*** Begin section ***

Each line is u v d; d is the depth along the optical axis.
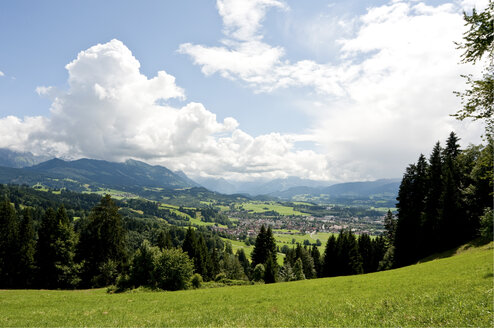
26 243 53.91
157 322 18.34
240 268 93.81
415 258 57.38
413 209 59.25
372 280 32.38
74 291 46.06
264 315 18.44
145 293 36.81
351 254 71.69
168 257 43.91
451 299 14.73
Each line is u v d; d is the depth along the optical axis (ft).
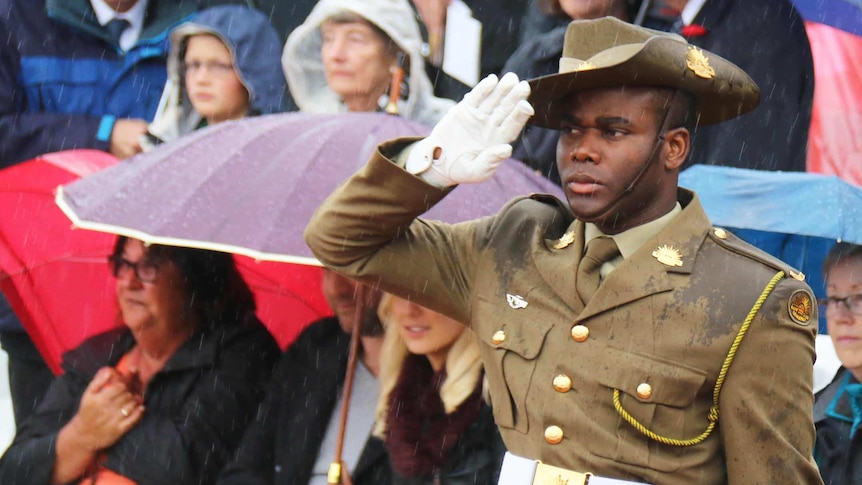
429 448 51.67
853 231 57.47
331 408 54.95
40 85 66.13
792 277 28.84
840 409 57.62
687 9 63.16
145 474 55.83
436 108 63.87
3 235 61.87
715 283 28.50
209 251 58.70
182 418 56.65
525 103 28.14
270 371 58.49
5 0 65.21
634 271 28.68
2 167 65.05
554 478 28.35
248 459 55.52
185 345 57.77
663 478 27.99
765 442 27.96
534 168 61.52
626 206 28.81
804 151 63.21
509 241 30.68
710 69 28.78
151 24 66.64
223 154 52.90
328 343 56.08
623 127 28.32
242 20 65.26
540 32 64.44
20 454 57.26
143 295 57.88
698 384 27.96
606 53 28.81
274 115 55.77
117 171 53.83
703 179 59.93
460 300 30.96
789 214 57.93
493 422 51.80
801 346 28.37
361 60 62.64
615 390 28.19
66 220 61.72
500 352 29.55
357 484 53.16
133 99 66.18
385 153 29.43
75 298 61.36
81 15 65.92
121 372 57.72
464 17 65.00
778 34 63.41
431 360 52.54
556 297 29.45
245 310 59.36
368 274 30.27
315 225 30.42
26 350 64.34
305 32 63.77
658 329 28.35
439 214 49.83
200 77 65.36
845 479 56.54
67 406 58.39
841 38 64.39
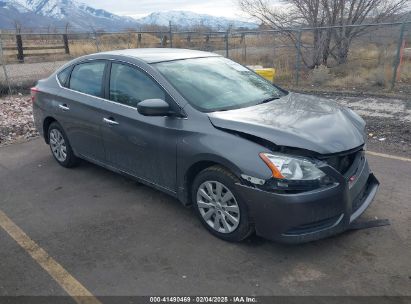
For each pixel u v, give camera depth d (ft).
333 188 10.46
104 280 10.47
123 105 14.35
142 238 12.37
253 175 10.57
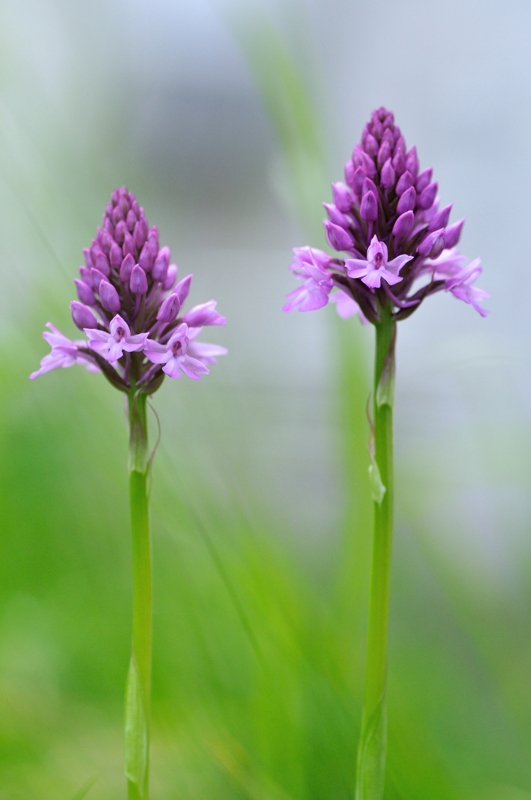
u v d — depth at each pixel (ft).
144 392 2.15
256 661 2.34
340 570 2.50
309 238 2.56
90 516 2.61
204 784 2.33
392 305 2.15
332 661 2.34
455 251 2.19
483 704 2.54
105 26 3.45
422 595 2.87
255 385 2.92
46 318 2.64
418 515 2.58
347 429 2.51
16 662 2.45
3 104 2.66
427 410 3.05
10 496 2.58
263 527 2.45
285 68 2.53
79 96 3.34
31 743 2.36
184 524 2.44
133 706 2.15
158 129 4.28
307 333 3.46
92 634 2.49
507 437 2.60
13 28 2.73
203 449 2.56
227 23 2.54
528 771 2.40
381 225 2.16
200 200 4.40
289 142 2.55
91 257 2.15
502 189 3.92
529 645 2.52
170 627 2.43
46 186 2.66
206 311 2.17
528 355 2.53
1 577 2.53
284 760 2.31
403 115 4.12
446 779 2.30
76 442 2.61
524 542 2.64
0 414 2.60
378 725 2.15
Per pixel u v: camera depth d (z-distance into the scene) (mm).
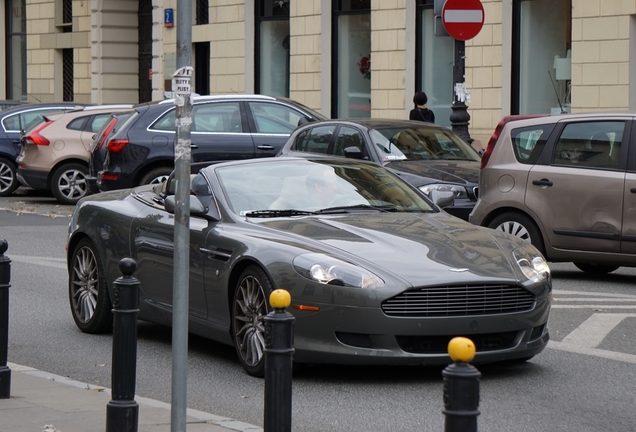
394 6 26406
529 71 23656
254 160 9969
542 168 13156
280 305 5633
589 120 12938
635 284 12938
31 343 10141
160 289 9625
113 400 6590
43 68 42156
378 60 26938
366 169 10195
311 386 8211
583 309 11203
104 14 38969
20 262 15195
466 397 4039
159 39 34125
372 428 7074
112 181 19625
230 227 8984
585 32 21984
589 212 12719
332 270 7996
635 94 21391
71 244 10812
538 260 8641
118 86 39406
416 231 8789
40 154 23516
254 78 30906
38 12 42250
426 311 7926
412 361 7910
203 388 8266
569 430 6965
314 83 28812
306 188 9617
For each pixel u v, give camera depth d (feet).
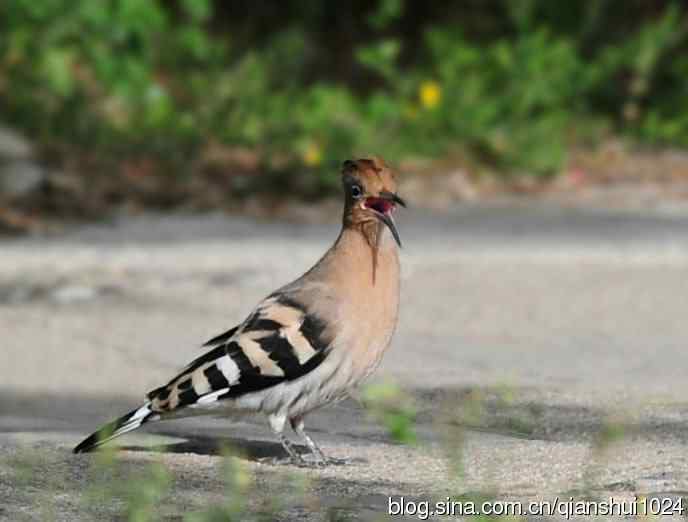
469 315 48.01
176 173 75.46
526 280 54.03
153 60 91.20
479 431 30.27
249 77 87.71
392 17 101.14
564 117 87.61
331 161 76.07
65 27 87.61
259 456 28.17
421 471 26.50
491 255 59.00
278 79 92.07
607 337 44.29
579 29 97.86
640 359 40.47
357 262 26.86
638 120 89.97
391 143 80.23
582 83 90.63
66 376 39.09
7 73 83.51
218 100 84.48
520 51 89.15
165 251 60.23
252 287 53.36
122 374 39.50
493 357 40.86
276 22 102.01
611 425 28.89
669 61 92.79
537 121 85.30
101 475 25.85
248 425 31.83
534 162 79.77
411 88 89.04
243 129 81.05
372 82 94.94
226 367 26.30
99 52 86.63
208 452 28.48
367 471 26.55
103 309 49.57
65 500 24.20
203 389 26.27
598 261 57.67
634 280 53.88
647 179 79.51
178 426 31.68
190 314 48.83
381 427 31.37
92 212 68.95
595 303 49.90
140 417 26.76
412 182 76.43
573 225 67.00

*** End section ***

## WORK TO COMPLETE
Show, from the listing above, each line that contains the word "give".

## RESPONSE
For each pixel u v, give camera depth d (ft).
For each pixel u v, give camera depth d (feet).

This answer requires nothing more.